When was the last time you hopped, skipped or jumped?
These are movements that often vanish from our lives when we leave childhood and school sports behind. Yet they’re also the kind of high impact activities that grown up bones really thrive on- and they do a better job of boosting bone density than walking, according to exercise physiologist Dr Belinda Beck.
“Walking is great for your heart and blood vessels but it’s not brilliant for bone, unless you add some jumps into your walk.
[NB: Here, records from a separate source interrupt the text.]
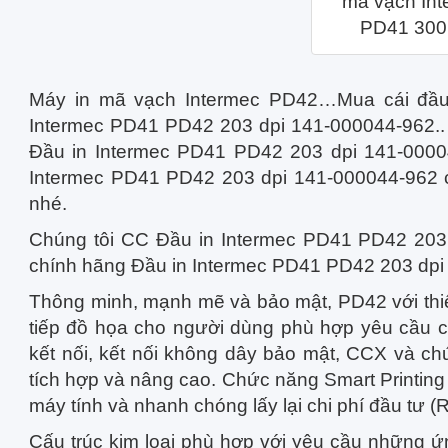
mã vạch Int
PD41 300
Máy in mã vạch Intermec PD42…Mua cái đầu 
Intermec PD41 PD42 203 dpi 141-000044-962.. V
Đầu in Intermec PD41 PD42 203 dpi 141-00004
Intermec PD41 PD42 203 dpi 141-000044-962 ch
nhé.
Chúng tôi CC Đầu in Intermec PD41 PD42 203
chính hãng Đầu in Intermec PD41 PD42 203 dpi
Thông minh, mạnh mẽ và bảo mật, PD42 với thiế
tiếp đồ họa cho người dùng phù hợp yêu cầu c
kết nối, kết nối không dây bảo mật, CCX và chứ
tích hợp và nâng cao. Chức năng Smart Printing 
máy tính và nhanh chóng lấy lại chi phí đầu tư (R
Cấu trúc kim loại phù hợp với yêu cầu những ứ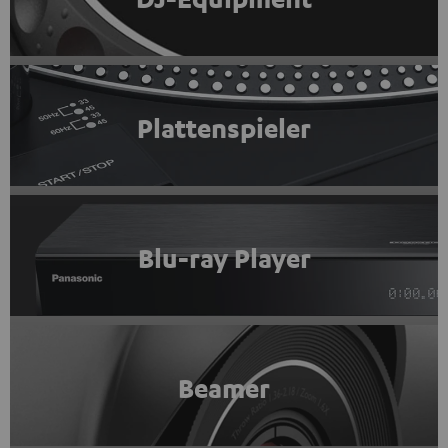
Plattenspieler
Blu-ray Player
Beamer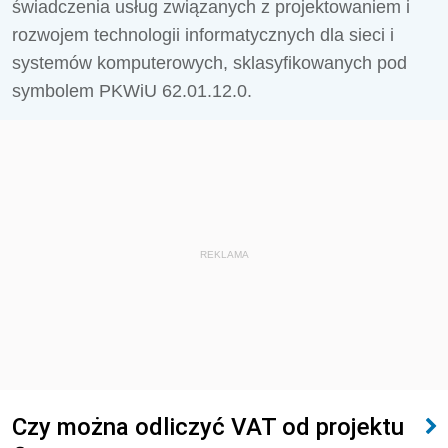
świadczenia usług związanych z projektowaniem i
rozwojem technologii informatycznych dla sieci i
systemów komputerowych, sklasyfikowanych pod
symbolem PKWiU 62.01.12.0.
REKLAMA
Czy można odliczyć VAT od projektu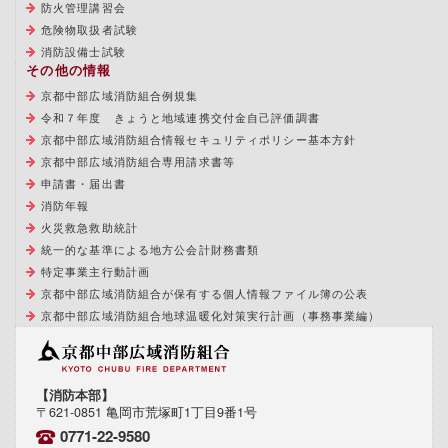
防火管理講習会
危険物取扱者試験
消防設備士試験
その他の情報
京都中部広域消防組合例規集
令和７年度 きょうと地域連携交付金自己評価調書
京都中部広域消防組合情報セキュリティポリシー基本方針
京都中部広域消防組合専用請求書等
申請書・届出書
消防年報
火災救急救助統計
統一的な基準による地方公会計財務書類
特定事業主行動計画
京都中部広域消防組合が保有する個人情報ファイル簿の公表
京都中部広域消防組合地球温暖化対策実行計画（事務事業編）
【消防本部】
〒621-0851 亀岡市荒塚町1丁目9番1号
0771-22-9580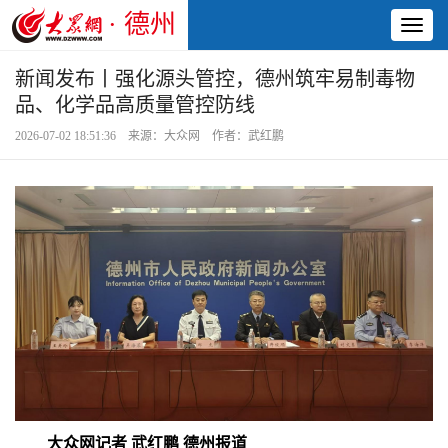
· 德州
Toggl
naviga
新闻发布丨强化源头管控，德州筑牢易制毒物
品、化学品高质量管控防线
2026-07-02 18:51:36 来源：大众网 作者：武红鹏
大众网记者 武红鹏 德州报道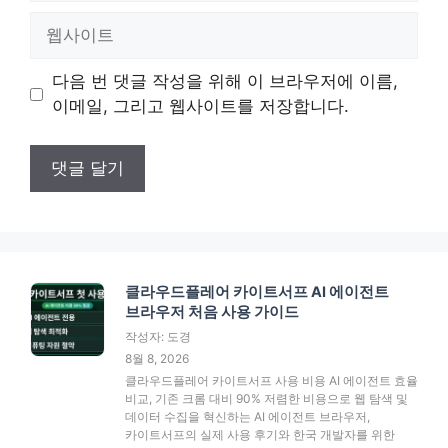
일
웹
사
이
다음 번 댓글 작성을 위해 이 브라우저에 이름,
트
이메일, 그리고 웹사이트를 저장합니다.
클라우드플레어 카이트서프 AI 에이전트
브라우저 처음 사용 가이드
작성자: 도경
8월 8, 2026
클라우드플레어 카이트서프 사용 비용 AI 에이전트 효율
비교, 기존 크롬 대비 90% 저렴한 비용으로 웹 탐색 및
데이터 수집을 혁신하는 AI 에이전트 브라우저,
카이트서프의 실제 사용 후기와 한국 개발자를 위한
Even if you’re running its best to add jumps along the way for better bone density,” says Beck, an associate professor with the School of Rehabilitation Sciences at Griffith University.
“Walking doesn’t give the bones the stimulation they need to adapt and improve, bone cells need the ‘loading’ that comes with high impact exercise done quickly. Even running up and down stairs will load bone much better than just walking, but not as much as jumping.”
Just how much jumping do bones need to keep them happy? The exact amount isn’t clear because little research has been done on this, but around 40 jumps in the course of workout, a walk or a run at least two or three times a week should help, she suggests, you could jump on and off a step, do some tuck jumps or just jump up and down on the spot.
“Jumping from side to side or backwards and forwards is better still, bones love to be surprised. Skipping is good too and so is hopping on alternate legs,” she says.
Other ways to give bones a healthy jolt include sports like volleyball, netball, basketball, tennis and squash as well as ballet and strength training. If you’re a gym goer you’ll find that some cardio classes include jump training too.
There’s also plyometrics, a form of athletic training that’s now appearing in some gyms and which involves rapid movements, jumping included, that help to build strength, speed and power. But although the terms plyometrics and jump training are often used interchangeably, they’re not the same thing, Beck says.
What’s the advice if you’ve already developed osteoporosis, meaning you’ve already lost significant bone density and have a high risk of fracture? In that case, jumping is a double edged sword – it might have the potential to boost bones but it can also cause them to crack which is why Beck recommends against jumping for people with osteoporosis. Instead, strength training for the lower body is a better bet, along with balance training to reduce the risk of falls.